Türkiye'nin nüfusunun dörtte birinin çocuk ve gençlerden oluştuğunu bu istatistik ile birçok ülkeden çok daha genç bir nüfusa sahip olmamıza rağmen gençlerin ne istediğini ve gençlerle nasıl iletişim kurulması gerektiğini tam olarak algılayamadığımızı belirten Er, "Biz gençlere ne verebiliyoruz ki onlardan ne beklemeliyiz? Bunu ekonomik anlamda değil de sosyal, politik, çalışma alanında ya da eğitim alanında onlara sunduklarımız üzerinden değerlendirmek lazım. Onlara ne istediklerini ve ne beklediklerini sormamız lazım.

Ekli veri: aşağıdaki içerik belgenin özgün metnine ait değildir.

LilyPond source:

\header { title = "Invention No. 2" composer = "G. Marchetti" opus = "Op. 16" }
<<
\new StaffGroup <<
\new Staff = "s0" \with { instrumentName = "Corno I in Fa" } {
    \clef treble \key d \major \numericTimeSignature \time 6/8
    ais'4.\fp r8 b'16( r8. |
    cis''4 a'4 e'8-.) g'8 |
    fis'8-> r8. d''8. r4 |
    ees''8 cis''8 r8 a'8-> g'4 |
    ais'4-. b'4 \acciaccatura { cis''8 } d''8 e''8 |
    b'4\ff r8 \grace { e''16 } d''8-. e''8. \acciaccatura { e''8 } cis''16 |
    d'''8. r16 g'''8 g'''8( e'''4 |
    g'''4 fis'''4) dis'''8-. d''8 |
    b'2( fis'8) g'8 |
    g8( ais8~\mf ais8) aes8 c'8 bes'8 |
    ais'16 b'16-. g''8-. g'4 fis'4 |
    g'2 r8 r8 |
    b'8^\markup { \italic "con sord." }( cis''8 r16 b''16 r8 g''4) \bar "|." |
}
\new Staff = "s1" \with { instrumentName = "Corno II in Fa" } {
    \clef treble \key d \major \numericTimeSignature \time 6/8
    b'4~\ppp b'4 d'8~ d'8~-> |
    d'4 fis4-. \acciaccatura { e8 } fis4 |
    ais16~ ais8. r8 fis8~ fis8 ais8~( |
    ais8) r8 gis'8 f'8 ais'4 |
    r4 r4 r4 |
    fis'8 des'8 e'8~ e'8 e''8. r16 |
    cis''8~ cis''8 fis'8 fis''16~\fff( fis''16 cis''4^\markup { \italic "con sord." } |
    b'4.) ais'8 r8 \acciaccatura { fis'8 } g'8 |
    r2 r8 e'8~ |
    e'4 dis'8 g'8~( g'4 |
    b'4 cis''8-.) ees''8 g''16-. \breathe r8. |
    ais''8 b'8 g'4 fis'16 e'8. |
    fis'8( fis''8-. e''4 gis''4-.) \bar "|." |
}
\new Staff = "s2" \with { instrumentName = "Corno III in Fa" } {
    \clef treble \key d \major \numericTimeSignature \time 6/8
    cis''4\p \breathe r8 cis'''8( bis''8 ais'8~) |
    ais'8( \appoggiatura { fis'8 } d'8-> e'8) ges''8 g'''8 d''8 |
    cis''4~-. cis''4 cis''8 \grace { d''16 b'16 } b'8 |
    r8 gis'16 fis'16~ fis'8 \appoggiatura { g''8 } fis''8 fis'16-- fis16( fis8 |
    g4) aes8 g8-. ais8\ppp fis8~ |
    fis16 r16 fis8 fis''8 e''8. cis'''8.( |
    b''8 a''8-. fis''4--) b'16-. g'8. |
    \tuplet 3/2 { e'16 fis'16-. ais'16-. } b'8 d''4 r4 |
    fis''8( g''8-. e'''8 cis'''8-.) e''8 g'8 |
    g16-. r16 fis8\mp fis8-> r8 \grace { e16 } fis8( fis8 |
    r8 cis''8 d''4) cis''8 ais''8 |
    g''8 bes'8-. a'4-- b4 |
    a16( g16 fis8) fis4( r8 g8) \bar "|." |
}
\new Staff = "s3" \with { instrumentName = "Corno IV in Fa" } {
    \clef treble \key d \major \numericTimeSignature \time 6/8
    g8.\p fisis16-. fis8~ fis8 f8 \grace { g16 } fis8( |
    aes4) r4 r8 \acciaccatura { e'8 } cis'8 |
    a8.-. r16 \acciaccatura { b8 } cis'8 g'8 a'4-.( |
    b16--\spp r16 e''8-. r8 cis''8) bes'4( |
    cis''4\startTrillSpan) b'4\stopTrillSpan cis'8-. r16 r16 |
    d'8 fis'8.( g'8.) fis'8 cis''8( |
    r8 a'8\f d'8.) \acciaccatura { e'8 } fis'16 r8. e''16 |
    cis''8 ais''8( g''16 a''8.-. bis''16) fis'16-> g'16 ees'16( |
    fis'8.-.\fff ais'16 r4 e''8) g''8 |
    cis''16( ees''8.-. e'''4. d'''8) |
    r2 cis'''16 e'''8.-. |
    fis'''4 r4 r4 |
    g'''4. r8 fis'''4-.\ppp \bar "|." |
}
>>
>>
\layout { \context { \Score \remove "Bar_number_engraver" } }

Birlikte çalışarak bunları değerlendirmemiz lazım. Yoksa tek başımıza bizler yetişkinler olarak daha önce onların doğduğu, yaşadığı yıllardan onar yirmişer yıl önce doğmuş ve yaşamış kişiler olarak mevcut şartları mevcut hayat şartlarını, teknolojik gelişmeleri ya da olağanüstü durumları göz ardı edip, kendi yirmi otuz yıl önceki gençliğimiz üzerinden beklentiye girersek doğru bir beklenti olmaz. Bunlar önemli biraz. Tabii ki iletişim kuruluyor, kurulmuyor değil. Burada önemli olan iletişime açık olmak ve iletişimin kıymetini birbirimize anlatabilmek, birbirimizi dinleyebilmek. Beklentilerle yaşam şartları farklı olduğunda farklı farklı dilleri konuşuyor olabiliriz. Ama aslında söylemek istediklerimiz aynı. Burada önemli olan dinlemeye açık olup, kendimizi ifade edebilmek. Bunu sağladığımızda herkes anlayacaktır" açıklamalarında bulundu.